§ EXERCISE GOAL
An exact copy of every record, without the pictures, is what should come back.
● ● ● ● ●
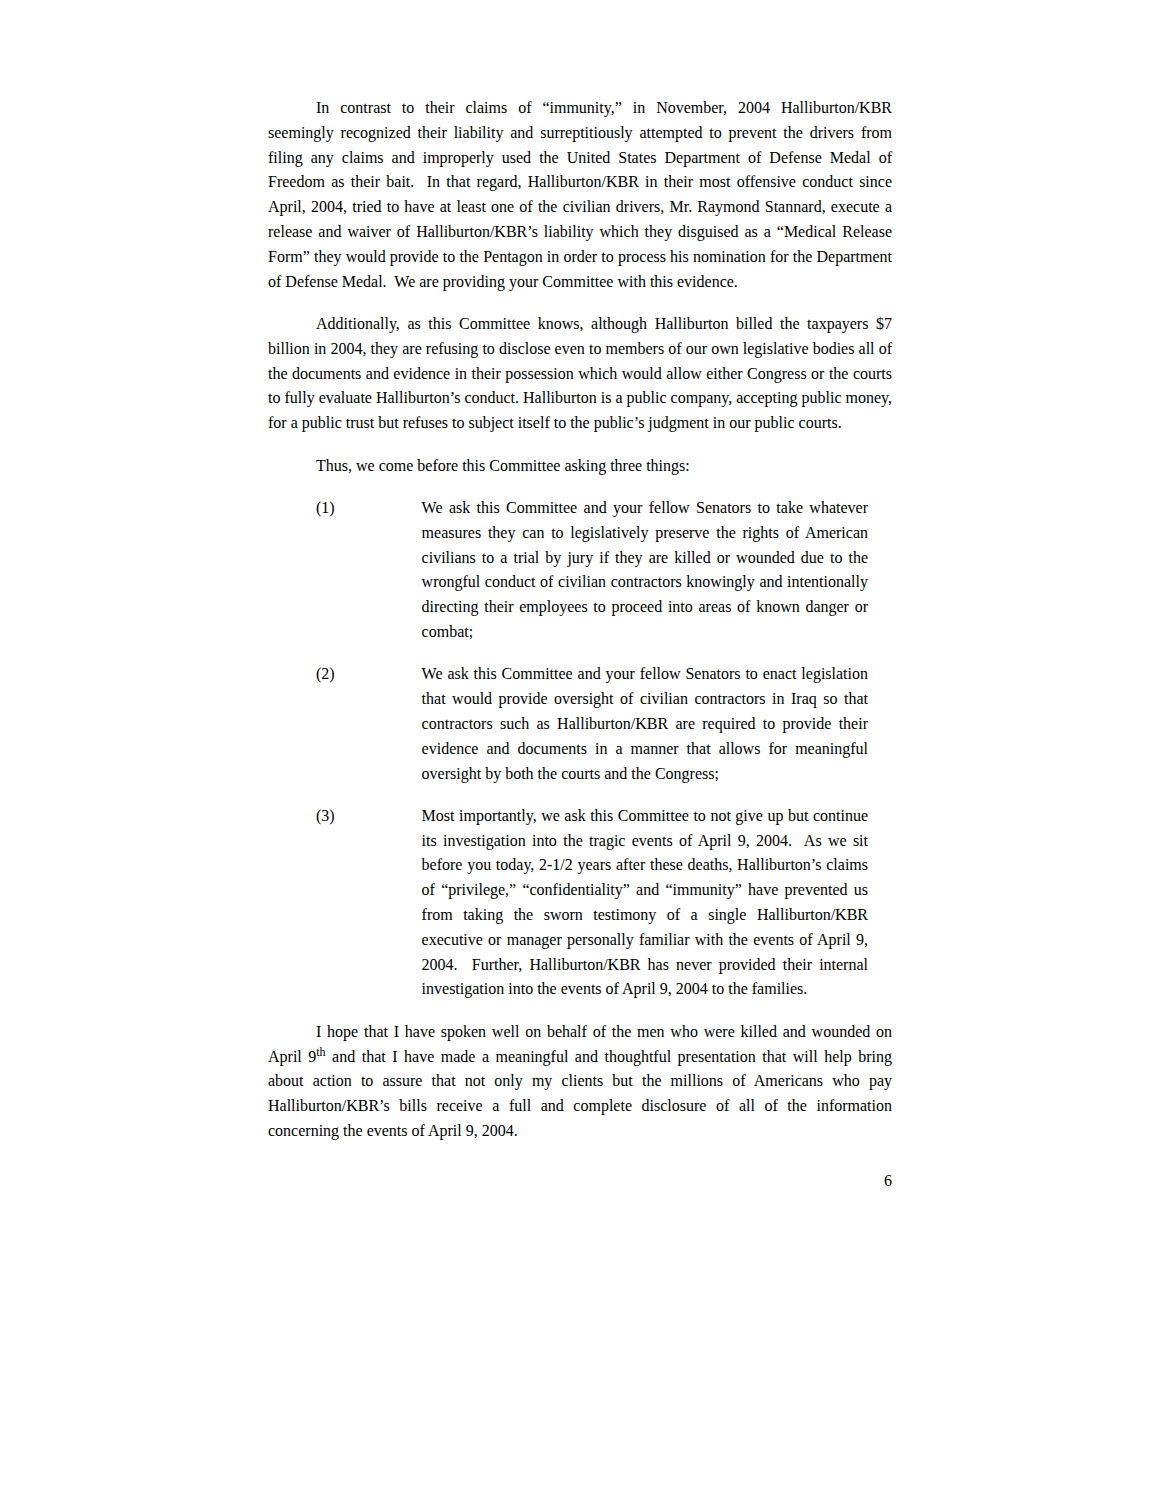In contrast to their claims of “immunity,” in November, 2004 Halliburton/KBR seemingly recognized their liability and surreptitiously attempted to prevent the drivers from filing any claims and improperly used the United States Department of Defense Medal of Freedom as their bait. In that regard, Halliburton/KBR in their most offensive conduct since April, 2004, tried to have at least one of the civilian drivers, Mr. Raymond Stannard, execute a release and waiver of Halliburton/KBR’s liability which they disguised as a “Medical Release Form” they would provide to the Pentagon in order to process his nomination for the Department of Defense Medal. We are providing your Committee with this evidence.
Additionally, as this Committee knows, although Halliburton billed the taxpayers $7 billion in 2004, they are refusing to disclose even to members of our own legislative bodies all of the documents and evidence in their possession which would allow either Congress or the courts to fully evaluate Halliburton’s conduct. Halliburton is a public company, accepting public money, for a public trust but refuses to subject itself to the public’s judgment in our public courts.
Thus, we come before this Committee asking three things:
(1) We ask this Committee and your fellow Senators to take whatever measures they can to legislatively preserve the rights of American civilians to a trial by jury if they are killed or wounded due to the wrongful conduct of civilian contractors knowingly and intentionally directing their employees to proceed into areas of known danger or combat;
(2) We ask this Committee and your fellow Senators to enact legislation that would provide oversight of civilian contractors in Iraq so that contractors such as Halliburton/KBR are required to provide their evidence and documents in a manner that allows for meaningful oversight by both the courts and the Congress;
(3) Most importantly, we ask this Committee to not give up but continue its investigation into the tragic events of April 9, 2004. As we sit before you today, 2-1/2 years after these deaths, Halliburton’s claims of “privilege,” “confidentiality” and “immunity” have prevented us from taking the sworn testimony of a single Halliburton/KBR executive or manager personally familiar with the events of April 9, 2004. Further, Halliburton/KBR has never provided their internal investigation into the events of April 9, 2004 to the families.
I hope that I have spoken well on behalf of the men who were killed and wounded on April 9th and that I have made a meaningful and thoughtful presentation that will help bring about action to assure that not only my clients but the millions of Americans who pay Halliburton/KBR’s bills receive a full and complete disclosure of all of the information concerning the events of April 9, 2004.
6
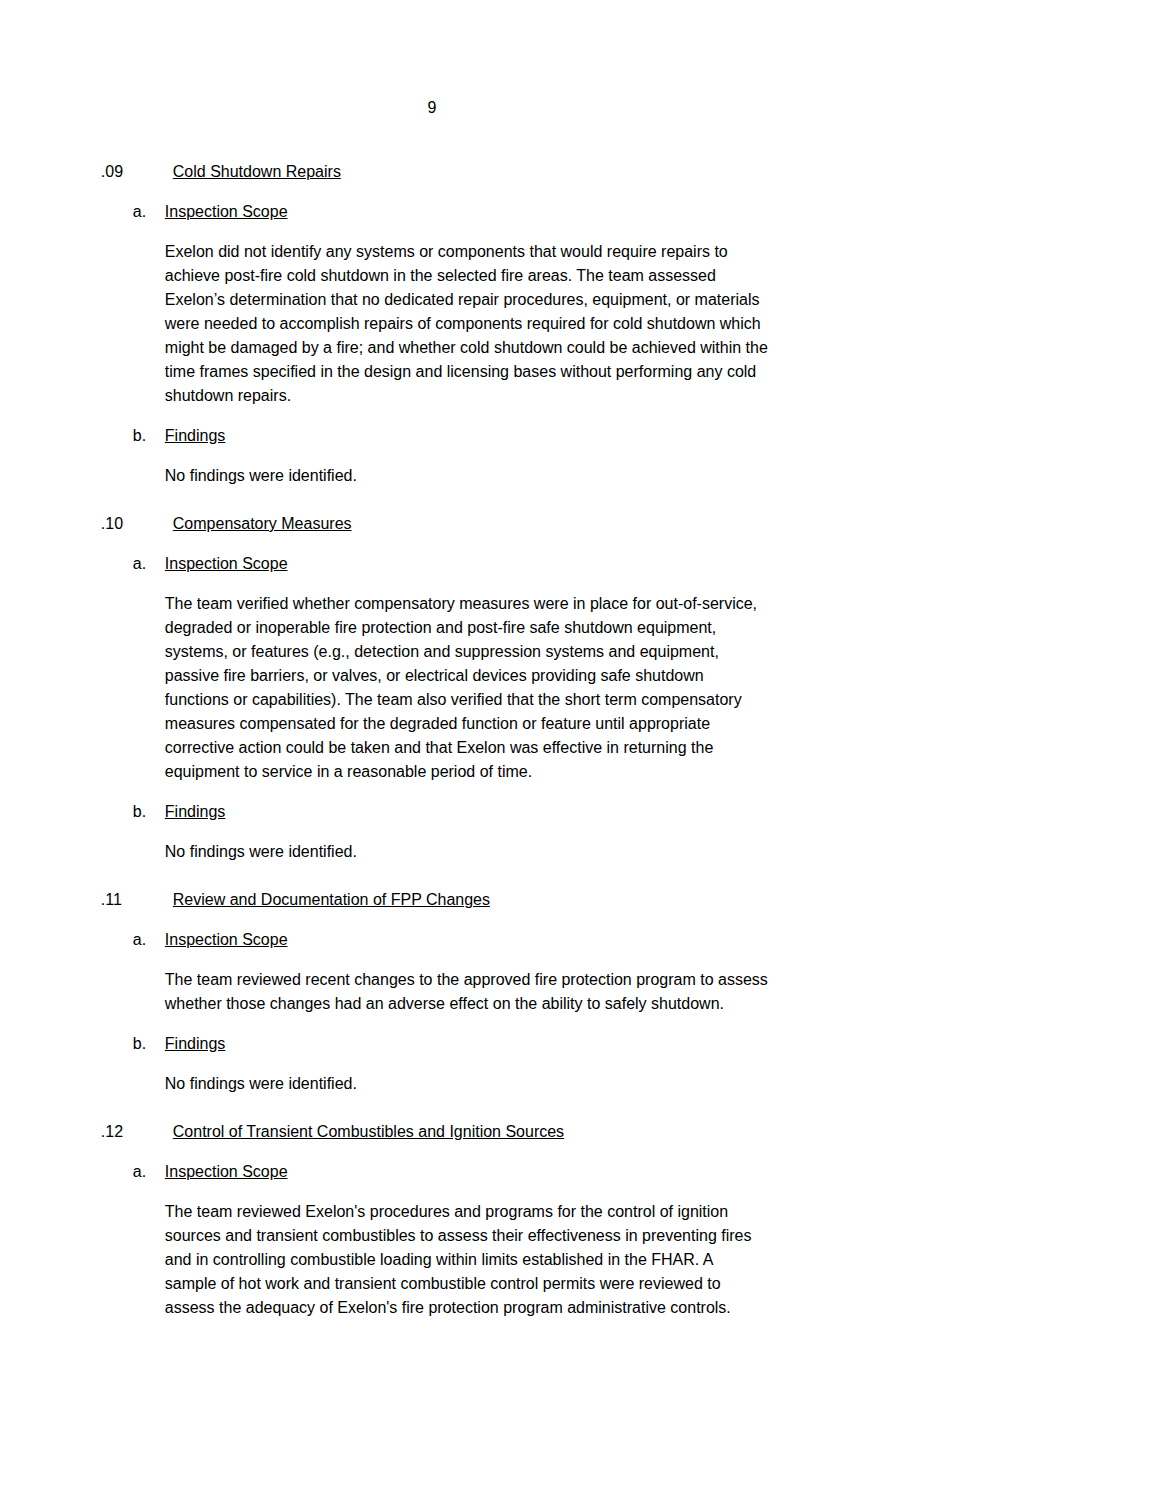9
.09 Cold Shutdown Repairs
a. Inspection Scope
Exelon did not identify any systems or components that would require repairs to achieve post-fire cold shutdown in the selected fire areas. The team assessed Exelon’s determination that no dedicated repair procedures, equipment, or materials were needed to accomplish repairs of components required for cold shutdown which might be damaged by a fire; and whether cold shutdown could be achieved within the time frames specified in the design and licensing bases without performing any cold shutdown repairs.
b. Findings
No findings were identified.
.10 Compensatory Measures
a. Inspection Scope
The team verified whether compensatory measures were in place for out-of-service, degraded or inoperable fire protection and post-fire safe shutdown equipment, systems, or features (e.g., detection and suppression systems and equipment, passive fire barriers, or valves, or electrical devices providing safe shutdown functions or capabilities). The team also verified that the short term compensatory measures compensated for the degraded function or feature until appropriate corrective action could be taken and that Exelon was effective in returning the equipment to service in a reasonable period of time.
b. Findings
No findings were identified.
.11 Review and Documentation of FPP Changes
a. Inspection Scope
The team reviewed recent changes to the approved fire protection program to assess whether those changes had an adverse effect on the ability to safely shutdown.
b. Findings
No findings were identified.
.12 Control of Transient Combustibles and Ignition Sources
a. Inspection Scope
The team reviewed Exelon's procedures and programs for the control of ignition sources and transient combustibles to assess their effectiveness in preventing fires and in controlling combustible loading within limits established in the FHAR. A sample of hot work and transient combustible control permits were reviewed to assess the adequacy of Exelon's fire protection program administrative controls.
● ● ● ● ●
§ YOUR RESPONSE
In contrast to their claims of “immunity,” in November, 2004 Halliburton/KBR seemingly recognized their liability and surreptitiously attempted to prevent the drivers from filing any claims and improperly used the United States Department of Defense Medal of Freedom as their bait. In that regard, Halliburton/KBR in their most offensive conduct since April, 2004, tried to have at least one of the civilian drivers, Mr. Raymond Stannard, execute a release and waiver of Halliburton/KBR’s liability which they disguised as a “Medical Release Form” they would provide to the Pentagon in order to process his nomination for the Department of Defense Medal. We are providing your Committee with this evidence.
Additionally, as this Committee knows, although Halliburton billed the taxpayers $7 billion in 2004, they are refusing to disclose even to members of our own legislative bodies all of the documents and evidence in their possession which would allow either Congress or the courts to fully evaluate Halliburton’s conduct. Halliburton is a public company, accepting public money, for a public trust but refuses to subject itself to the public’s judgment in our public courts.
Thus, we come before this Committee asking three things:
(1) We ask this Committee and your fellow Senators to take whatever measures they can to legislatively preserve the rights of American civilians to a trial by jury if they are killed or wounded due to the wrongful conduct of civilian contractors knowingly and intentionally directing their employees to proceed into areas of known danger or combat;
(2) We ask this Committee and your fellow Senators to enact legislation that would provide oversight of civilian contractors in Iraq so that contractors such as Halliburton/KBR are required to provide their evidence and documents in a manner that allows for meaningful oversight by both the courts and the Congress;
(3) Most importantly, we ask this Committee to not give up but continue its investigation into the tragic events of April 9, 2004. As we sit before you today, 2-1/2 years after these deaths, Halliburton’s claims of “privilege,” “confidentiality” and “immunity” have prevented us from taking the sworn testimony of a single Halliburton/KBR executive or manager personally familiar with the events of April 9, 2004. Further, Halliburton/KBR has never provided their internal investigation into the events of April 9, 2004 to the families.
I hope that I have spoken well on behalf of the men who were killed and wounded on April 9th and that I have made a meaningful and thoughtful presentation that will help bring about action to assure that not only my clients but the millions of Americans who pay Halliburton/KBR’s bills receive a full and complete disclosure of all of the information concerning the events of April 9, 2004.
6
9
.09 Cold Shutdown Repairs
a. Inspection Scope
Exelon did not identify any systems or components that would require repairs to achieve post-fire cold shutdown in the selected fire areas. The team assessed Exelon’s determination that no dedicated repair procedures, equipment, or materials were needed to accomplish repairs of components required for cold shutdown which might be damaged by a fire; and whether cold shutdown could be achieved within the time frames specified in the design and licensing bases without performing any cold shutdown repairs.
b. Findings
No findings were identified.
.10 Compensatory Measures
a. Inspection Scope
The team verified whether compensatory measures were in place for out-of-service, degraded or inoperable fire protection and post-fire safe shutdown equipment, systems, or features (e.g., detection and suppression systems and equipment, passive fire barriers, or valves, or electrical devices providing safe shutdown functions or capabilities). The team also verified that the short term compensatory measures compensated for the degraded function or feature until appropriate corrective action could be taken and that Exelon was effective in returning the equipment to service in a reasonable period of time.
b. Findings
No findings were identified.
.11 Review and Documentation of FPP Changes
a. Inspection Scope
The team reviewed recent changes to the approved fire protection program to assess whether those changes had an adverse effect on the ability to safely shutdown.
b. Findings
No findings were identified.
.12 Control of Transient Combustibles and Ignition Sources
a. Inspection Scope
The team reviewed Exelon's procedures and programs for the control of ignition sources and transient combustibles to assess their effectiveness in preventing fires and in controlling combustible loading within limits established in the FHAR. A sample of hot work and transient combustible control permits were reviewed to assess the adequacy of Exelon's fire protection program administrative controls.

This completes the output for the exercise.